LAHORE:
Pakistan is facing a low growth trap while the new budget essentially increases expenditure through more borrowing and a higher burden of taxes.
Increasing expenses, based on heavy borrowing, just raise the payments on borrowing, which now account for 57% of the total expenditure. This policy is clearly profligate and not sustainable; therefore, this perverse Gordian knot will have to be cut.
This is the crux of a report titled “State of Pakistan’s economy, growth, inflation, welfare and budget 2024-25”, released by the Lahore School of Economics.
According to the report, the budget for fiscal year 2024-25 is highly aspirational, where expenditures have been jacked up from Rs14.5 trillion (FY24) to Rs18.9 trillion. It is because the base of the budget – the tax revenue – is projected to expand from Rs9.4 trillion in the last fiscal year to Rs12.9 trillion this year, an ambitious target which is higher by Rs3.6 trillion.

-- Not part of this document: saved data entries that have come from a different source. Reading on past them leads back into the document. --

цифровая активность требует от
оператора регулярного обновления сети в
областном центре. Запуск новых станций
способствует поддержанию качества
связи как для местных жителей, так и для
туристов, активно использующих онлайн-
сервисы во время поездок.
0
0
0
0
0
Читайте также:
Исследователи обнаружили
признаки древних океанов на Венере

The exigency of pushing the tax take above 10% of gross domestic product (GDP) is accepted without any economic debate and is devoid of context. Already, the economy is caught in a low growth trap, with declining investment and increasing capital outflows.
“With large-scale manufacturing contracting in the last two years and the economy running only on agriculture, increasing the tax take will not reverse this low growth trap,” the report said.
That is irrational pricing policy in a market economy. The budget seeks to match the scarcity of revenues to the exigencies of expenditures. Revenues in the last fiscal year comprised only 48.2% of the total budget, necessitating reliance on borrowing more than half, 51.8%, of the budget.
This is in large part necessitated by the transfer of all the federation’s revenues to provinces, leaving the federation with only 1% of revenues of the total budget, and making it entirely dependent on borrowing to meet expenditure commitments.
The ambitious revenue target for FY25, which is 55% of the budget, is aimed at bringing the reliance on borrowing down to 45%, the report stated. For FY25, expenditures have gone up to Rs18.9 trillion compared to Rs14.5 trillion in FY24, a near 30% increase. Given the reliance on borrowing, this large rise in expenditures is profligate.
The largest ticket item in the current expenditure continues to be the repayment for borrowing, rising from 54.8% of total expenditures last year to 56.8% this year.
According to the report, there are two imperatives for the economy. The first is reduction in borrowing and its costs. Increasing expenditure, for which more than half coming from borrowing, is not sustainable or rational. Therefore, expenditures have to be cut and the budget deficit lowered.
The second is generating growth, but if significantly increased taxation is a disincentive to growth, then again, expenditures must be lowered to better match the existing taxation. If there are some expenditures that need to be ring-fenced, exigencies of the state come to mind, so does welfare.
Welfare must come to the fore. As a result of the increase in inflation, which peaked at 33% over FY 2022-23, incomes have eroded, especially for the lowest decile in income distribution.
The poverty headcount has increased from 5% of the population in FY 2019-20 to 9% in FY 2021-22 and then doubled to 18% in FY 2022-23.
The LSE has estimated that the eradication of extreme poverty will require unrequited transfers to the poor, of 10% of revenues. If this is a large ask for a developing economy, a more immediately doable amount can be estimated.
“We have estimated that the poor spend a quarter of their caloric basket on wheat and bread. This makes the first step in poverty eradication to spend 2.5% of revenues on the provision of free wheat to the means-tested poor population,” the report added.